ROMA – Sta tornando, e anzi è già tornata, la stagione dell’uomo forte. Non è questione e non si tratta di moda ma di quell’uomo forte che Beppe Grillo ammira e invoca nella sua intervista francese (salvo poi auto-smentirsi) e che oggi è incarnato, su tutti, dai leader di Russia e Usa. Vale a dire Vladimir Putin e Donald Trump.
Una stagione che sta tornando nel mondo ma anche in Europa e in Italia, dove dopo poco più di mezzo secolo, sembra passata la paura che queste due parole unite incutevano. Al punto che, sondaggi alla mano, oggi nel nostro Paese a 8 cittadini su 10 non dispiacerebbe questa prospettiva. Come solo uno scrittore sa sintetizzare, e come David Grossman ha messo nero su bianco, “col tempo si dimentica perfino la paura di calpestare le righe tra le piastrelle”.
Il tempo, si sa, cancella i dolori e cura le ferite. E il tempo, evidentemente, cancella non solo i dolori di cuore e dei singoli, ma anche i traumi collettivi. Rendendo impotenti e vani gli anticorpi che la società si era data. Alla fine della seconda guerra mondiale, poco meno di 70 anni fa, l’Europa tutta e l’Italia in particolare era terrorizzata all’idea dell’uomo forte. Simili uomini, simili capi di governo per lo più democraticamente eletti, avevano infatti portato morte e distruzione non solo nel Vecchio Continente, ma in tutto il mondo.
In Italia, il nostro uomo forte per eccellenza storicamente parlando, Benito Mussolini, dopo aver lacerato il Paese e averlo portato in guerra causando milioni di morti e distruzioni inenarrabili, era stato catturato, fucilato e appeso a testa in giù. Ingloriosa fine che ben può rendere l’idea di quanto, dopo un simile trauma, l’Italia avesse avversione nei confronti di una simile figura. A guerra finita i nostri nonni, o i nostri bisnonni a seconda dell’età di chi ci legge, si erano seduti intorno ad un tavolo ed avevano edificato una nazione su una Costituzione che faceva di tutto per tenere lontana la possibilità del ritorno di un uomo forte. Creando meccanismi, come tra gli altri il bicameralismo perfetto, che rallentano la macchina statale.
Ma era così forte la paura che ci si potesse ritrovare con un simile destino che pur di scongiurare questa possibilità si era disposti praticamente a tutto. E poi, negli anni ’50 e ancor più nei ’60, anche solo ipotizzare la bontà di un uomo forte non solo non era cosa comune ma era persino squalificante socialmente e politicamente. Ex fascisti a parte nessuno infatti si sognava nemmeno di mettere insieme quel sostantivo con quell’aggettivo.
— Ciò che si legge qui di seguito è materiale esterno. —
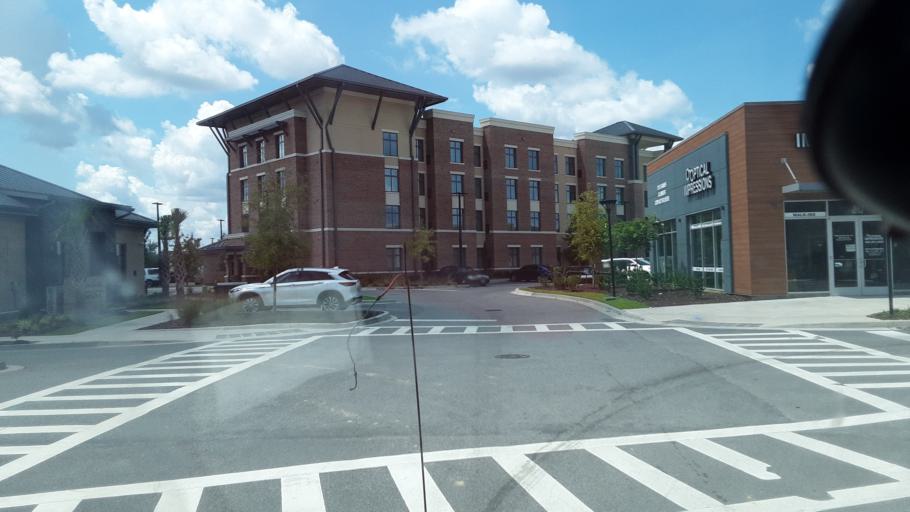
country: US
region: South Carolina
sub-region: Berkeley County
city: Sangaree
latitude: 33.0405
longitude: -80.1407
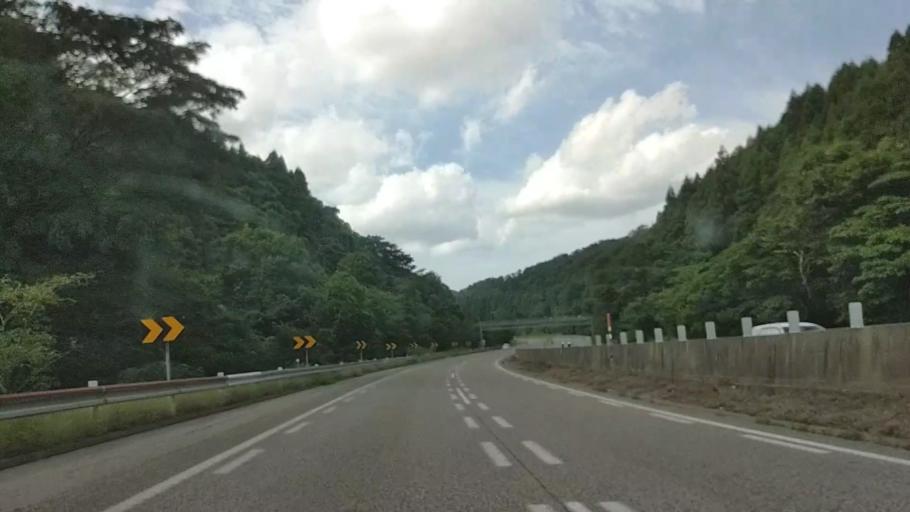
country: JP
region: Ishikawa
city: Tsubata
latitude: 36.5969
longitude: 136.7495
La paura poi ha cominciato lentamente a scemare di pari passo con la perdita della memoria. Sempre meno quelli che avevano vissuto davvero la stagione dell’uomo forte e sempre meno quelli che avevano vissuto la guerra. Così, quasi senza accorgercene, oggi la maggioranza degli italiani (comunque in ritardo rispetto ai big Russia e Usa che la strada dell’uomo forte l’hanno già felicemente imboccata, la prima con poca possibilità di scelta e la seconda invece con un democraticissimo voto) non solo non teme, ma vuole e desidera l’uomo forte al comando.
“Come mostrano i sondaggi condotti da Demos – scrive Ilvo Diamanti su Repubblica -, fra i cittadini questa idea risulta non solo maggioritaria, ma in costante crescita. E oggi dominante. L’affermazione: ‘C’è troppa confusione, ci vorrebbe un Uomo Forte a guidare il Paese’, infatti, nel 2004 era vicina – ma ancora sotto – alla maggioranza degli elettori. Nel 2006, però, era condivisa dal 55% degli elettori e nel 2010 quasi dal 60%. Ma oggi (meglio, pochi mesi fa, nel novembre 2016) l’attrazione verso l’Uomo Forte sfiora l’80%. Pare divenuta, dunque, un’idea dominante. Sulla quale conviene interrogarsi seriamente. Riflette, certamente, il declino dei partiti e delle organizzazioni di rappresentanza sociale e degli interessi. Ma anche il processo di ‘personalizzazione’, che si è imposto in ogni ambito della vita pubblica. Non solo in politica. Così il rapporto dei cittadini con i poteri e i potenti è divenuto sempre più ‘diretto’. Anzi, ‘immediato’. Senza mediazioni. E sempre più ‘verticale’”. Speriamo non sia tutto un déjà vu.